April 24, 2017
The Problem
Ideally, application development is separated into three environments: local (development), staging, and production. Staging and production would reside on the IBM i, while local is specific to each developer and would reside on the developer’s local development machine. In a perfect world, the developer would have a mock of the database on their local for development, but DB2 is proprietary to IBM i. Therefore, having a local copy of the database is improbable at best, so how do we gain access to the data for development?
Currently, to my knowledge, there is no way to remotely access DB2 data unless one purchases a license for IBM DB2 Connect. This makes local, staging, and production environment development difficult.
One way to alleviate this frustration is to completely decouple the backend of applications from the frontend by developing a REST, CRUD, or other type of API in order to have web-callable services. This at least allows one to develop the frontend of applications locally. However, then the question arises: what about the API? How does one properly separate the environments for applications that must be developed on the IBM i? What are good practices to keep each developer from stepping on others’ toes?
This article will discuss how to setup a friendly development environment on the IBM i that allows for individual development environments along with staging and production environments. Basic knowledge of git and remote repositories is assumed to keep this light.
File Structure and Apache Configuration
The file structure is important here. It will help us stay organized and give each developer their own environment.
Protip: Keep apache configurations within each specific project. In this example they’re under
project-root/conf
. This allows for apache configurations for each environment to be version controlled. It also helps with organization and will make enabling/disabling web applications a breeze. Simply addIncludeOptional /www/.conf-enabled/*.conf
to the end of the root Apache configuration file. This is usually found through either the Apache administration web interface or through the IFS. The file is usually located at/www/zendsvr6/conf/httpd.conf
. I leave the/www/zendsvr6
up as a placeholder website to fall back on. It usually just displays something like, “IT WORKS!!!” just to prove apache is at least working.
/
www/
.conf-enabled/ <=== Symlinked apache configuration files for each environment
app-one-dev-developer-one.conf <=== Symlinked to /www/development/developer-one/app-one/config/developer-one.conf
app-one-stage.conf
app-one-production.conf
development/
developer-one/
app-one/ <=== Git repo on any development branch
conf/ <=== Project-specific, versioned apache configuration files that
developer-one.conf
developer-two.conf
stage.conf
production.conf
public/ <=== Public web files - some name it htdocs
app-two/ <=== Git repo on any development branch
app-three/ <=== Git repo on any development branch
developer-two/
app-one/ <=== Git repo on any development branch
app-four/ <=== Git repo on any development branch
stage/
app-one/ <=== Git repo on the stage branch
app-two/ <=== Git repo on the stage branch
app-three/ <=== Git repo on the stage branch
app-four/ <=== Git repo on the stage branch
production/
app-one/ <=== Git repo on the master branch
app-two/ <=== Git repo on the master branch
zendsvr6/
conf/ <=== Root apache configuration files
htdocs/
index.html <=== Simple landing page to show apache works. Nothing more.
Remote Syncing
While the developer could edit the remote files directly, I’ve found it better to sync the files remotely with local files.
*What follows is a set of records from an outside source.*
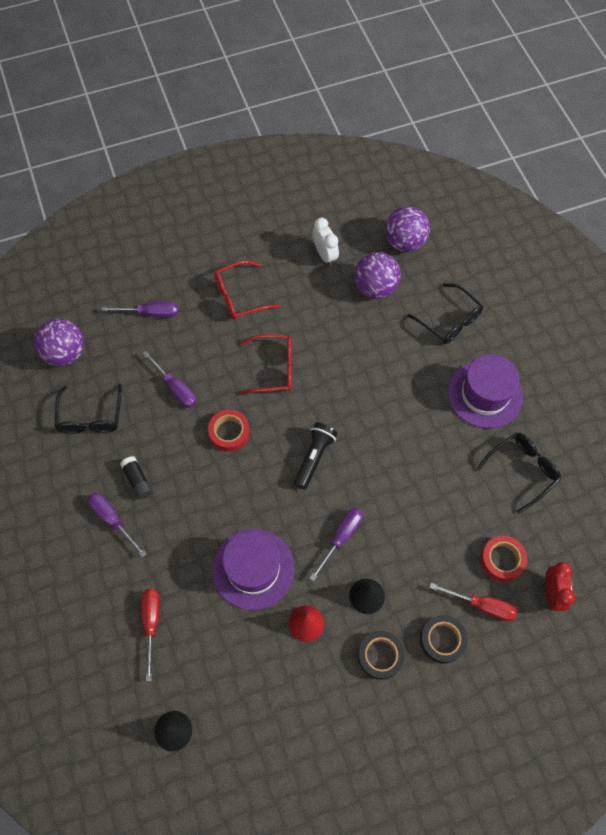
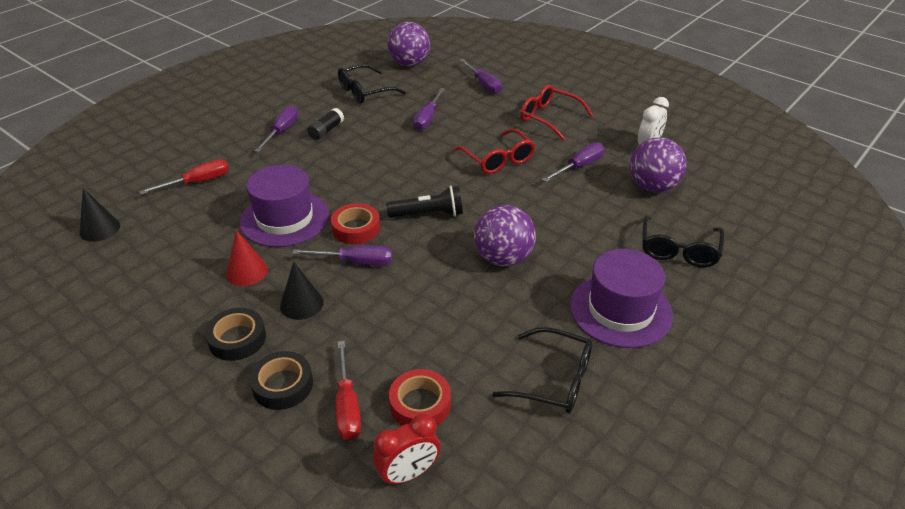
camera: 60 degrees right, 25 degrees down
red tape [208,409,250,452] -> red tape moved to [331,203,380,244]
purple ball [385,206,430,252] -> purple ball moved to [474,205,536,266]
none -> purple screwdriver [542,142,604,182]

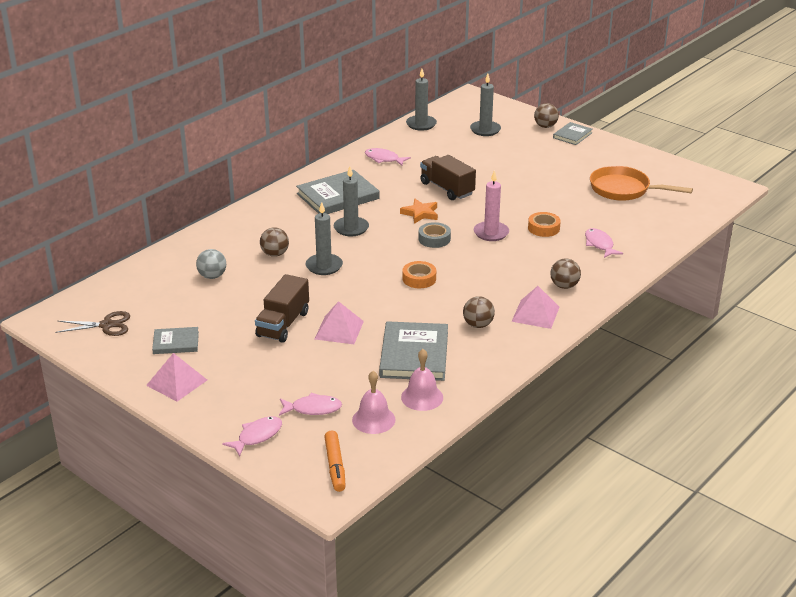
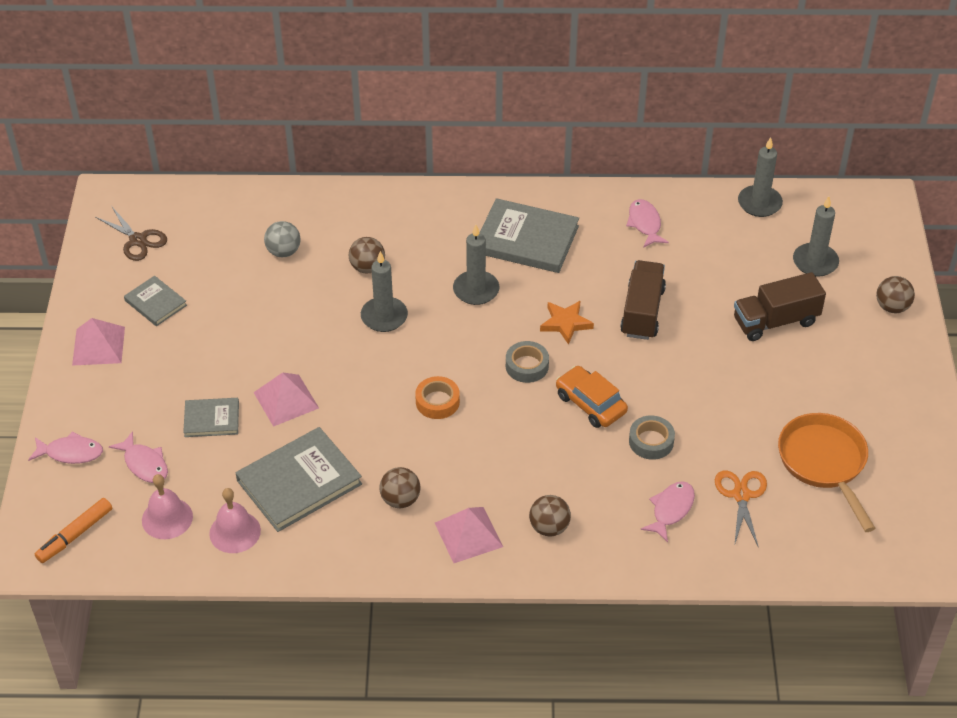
camera: 50 degrees right, 15 degrees up
brown truck [255,274,309,343] -> brown truck moved to [734,272,826,341]
pink candle [474,170,509,241] -> orange car [556,366,628,428]
orange tape [528,212,561,237] -> grey tape [629,415,675,460]
grey book [553,122,593,145] -> grey book moved to [183,398,239,437]
none -> orange scissors [715,470,767,548]

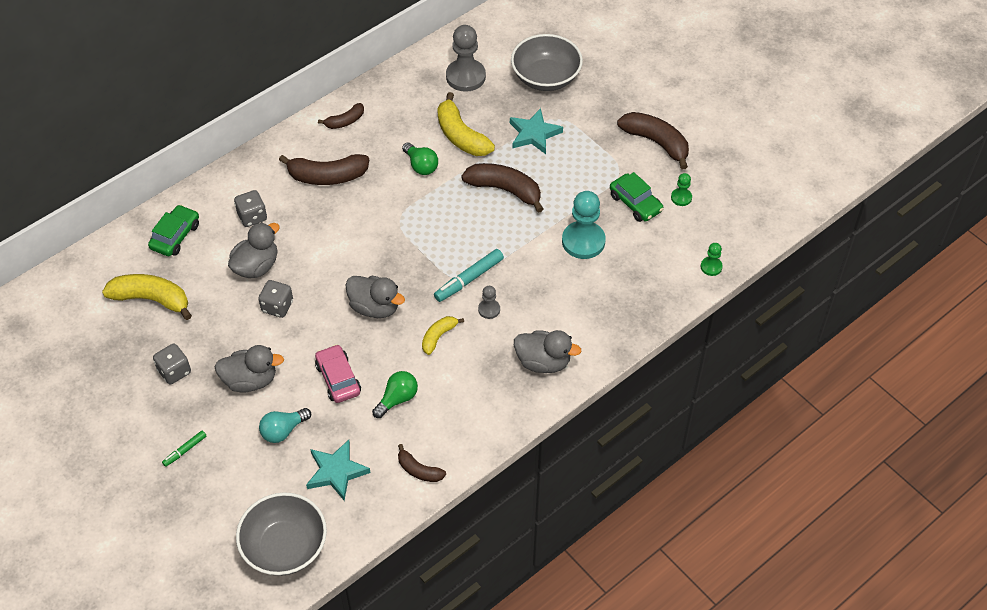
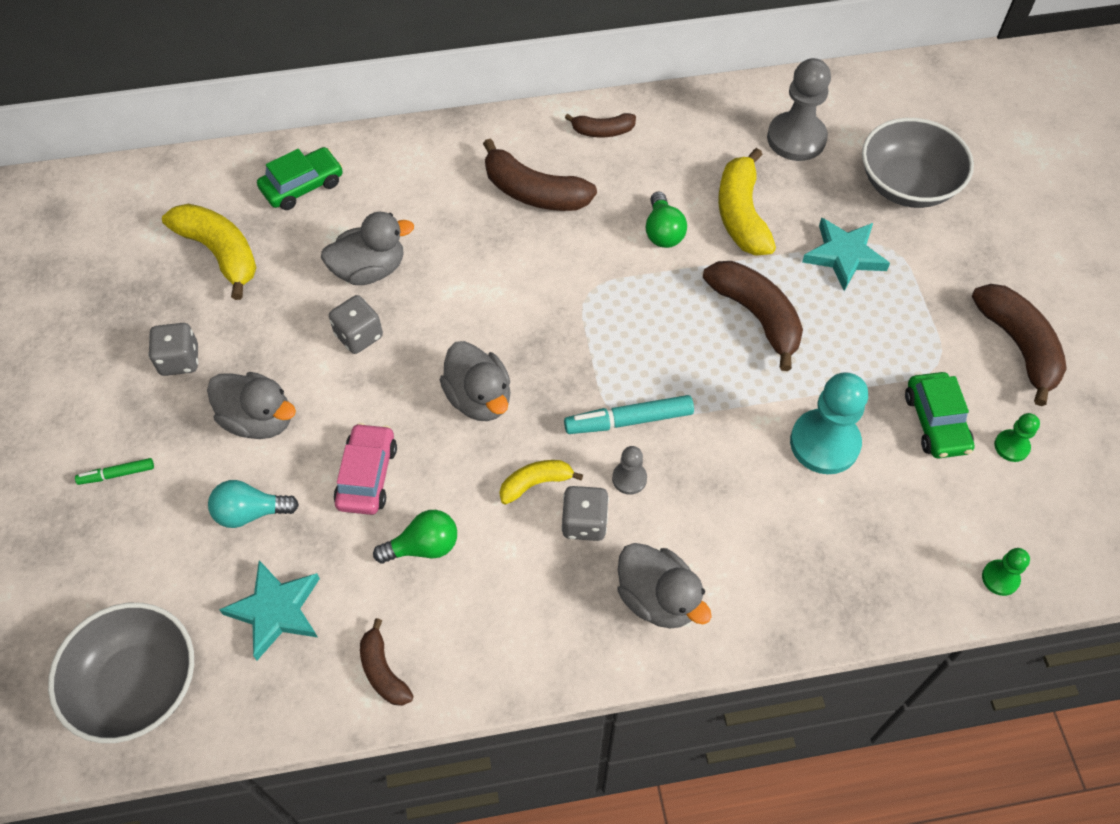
camera: 30 degrees right, 5 degrees up
grey dice [234,190,267,227] -> grey dice moved to [561,486,609,541]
This gives one a few different benefits. One of which is being able to quickly search the entire project since it is searching local files.
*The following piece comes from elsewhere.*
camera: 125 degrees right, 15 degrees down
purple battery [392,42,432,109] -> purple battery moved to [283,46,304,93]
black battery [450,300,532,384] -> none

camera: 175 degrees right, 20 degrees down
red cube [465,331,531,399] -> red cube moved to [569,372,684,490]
Webstorm, PHPStorm, Netbeans, and a few other IDEs have this capability built in. If one is using Sublime or Atom, I suggest finding a remote syncing plugin they like. I personally like Sublime SFTP.
Doing this is only useful for the development environment folders. Files under stage and production should never
be directly edited. They should only ever need to have git pull
performed on them to sync files.
No DB2 Connect
How does this help us remove the need for DB2 Connect? Well, now we are able to develop all our applications on the IBM i while still retaining development environments as if we were developing locally. This gives us complete access to the DB2 data without the need to access it remotely.
While all applications can be developed with remote syncing, I still suggest decoupling the backend. Not only is this best practice, but it will allow the data to be accessed the same way by many different applications. This helps with consistency, standards, and encapsulation. This will also allow the majority of applications to be developed locally. Ideally there would be one application that need be edited remotely, and that would be the API application. The rest would be frontend applications that consume the API services to deliver fast, user-friendly experiences.